The third gentleman, Bobby, was more of an acquaintance than a friend. He had graduated from IIT-Kharagpur in 1959 and was a few years senior to me in age. He had moved into our neighborhood with his unmarried sister and his uncle who was a bachelor. His parents had died when he and his sister were very young, and his uncle had raised them. They were Bengalis from Assam, and while they maintained a certain distance from the neighbors, they were well liked. Bobby joined in games of badminton and volleyball with neighbors and had a likeable personality. After graduating, he joined Larsen & Toubro as an engineer. I met him there during my frequent business-related visits. He was a senior engineer and highly regarded by his colleagues. At work he mostly socialized with men of his age, and as a westernized individual, his friends at work were of similar taste. I saw him in various company socials but did not establish a strong friendship as he was a bit older than me.               
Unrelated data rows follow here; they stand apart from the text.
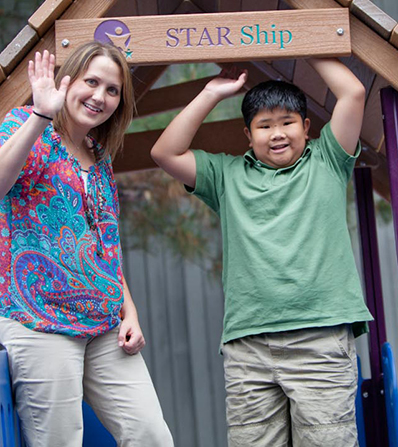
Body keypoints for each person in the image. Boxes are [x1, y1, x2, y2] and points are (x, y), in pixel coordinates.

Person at [151, 58, 373, 446]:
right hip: (249, 345)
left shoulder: (327, 161)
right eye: (264, 126)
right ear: (248, 135)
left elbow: (353, 92)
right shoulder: (227, 175)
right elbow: (165, 153)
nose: (277, 134)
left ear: (306, 128)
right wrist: (210, 93)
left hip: (318, 339)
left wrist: (308, 41)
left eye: (287, 122)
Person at [0, 42, 174, 447]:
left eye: (112, 90)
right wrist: (42, 115)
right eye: (91, 82)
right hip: (40, 321)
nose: (100, 96)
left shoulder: (99, 155)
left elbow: (105, 249)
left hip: (104, 325)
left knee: (151, 435)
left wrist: (130, 311)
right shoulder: (25, 124)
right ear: (68, 81)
Bobby and two of his friends from Larsen & Toubro applied for American visas in 1970 and the three left together for the US soon after they received their “green cards”. I was surprised that Bobby had decided to quit a high position in India at the age of 35 or so and embark on a journey of uncertainty. When I arrived in New York in 1971, I tried to contact him but did not succeed for quite a while. This is what I heard from others who had been in touch with him.
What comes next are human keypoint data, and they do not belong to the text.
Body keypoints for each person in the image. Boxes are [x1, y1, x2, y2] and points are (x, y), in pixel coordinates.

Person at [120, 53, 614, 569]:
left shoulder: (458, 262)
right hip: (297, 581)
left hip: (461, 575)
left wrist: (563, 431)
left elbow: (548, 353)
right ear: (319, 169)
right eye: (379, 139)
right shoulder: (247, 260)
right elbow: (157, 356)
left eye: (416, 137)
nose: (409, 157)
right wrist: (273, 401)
Immediately after his arrival in New York, Bobby stayed with some friends in Brooklyn. He struggled to find a good job, like hundreds of other Indian engineers who had arrived around that time in New York with immigrant visas. Apparently he moved to an apartment of his own, also in Brooklyn, probably after finding a reasonable job. He did not socialize much with other Bengali immigrants except with a handful of friends from Larsen & Toubro. These were  the glimpses of his life that I gathered over time from my interactions with  his narrow circle of friends.
 
As I mentioned before, Bobby was a westernized young man. He was single, about 35 years old and in good health, and he began dating Caucasian women. He was a level-headed, practical man, and he continued to rent apartments and not fall for the attractions of buying a 
home and maintaining it. He changed jobs several times, so not buying a property was probably the right decision for him. Bobby led the life of a loner and spent most of his time with his girlfriends. If Bobby married any of them, he never shared that news with his friends. With time his interactions with his Larsen & Toubro friends diminished significantly. 

Unfortunately, a tragic end was waiting silently for Bobby. In the mid-1980s, Bobby had a sudden and acute heart attack and died. He was in his forties and visibly in good health. The news of his death reached me many months later, and when I tried to find more about his last days and months, I hit a dead end. None of his earlier friends had visited him for years – and they did not know if any girlfriend or relative was at Bobby's side when he breathed his last. I kept wondering: did he die alone in America, his adopted homeland? When I visited Calcutta later, I inquired about his uncle but he had moved away from our neighborhood and no one knew of his whereabouts. To this date, I feel an emptiness inside of me when I think of Bobby and how he may have felt on his last day on earth, thousands of miles away from his birthplace – and miles to go to the happy place in America that he had dreamed of in his youth.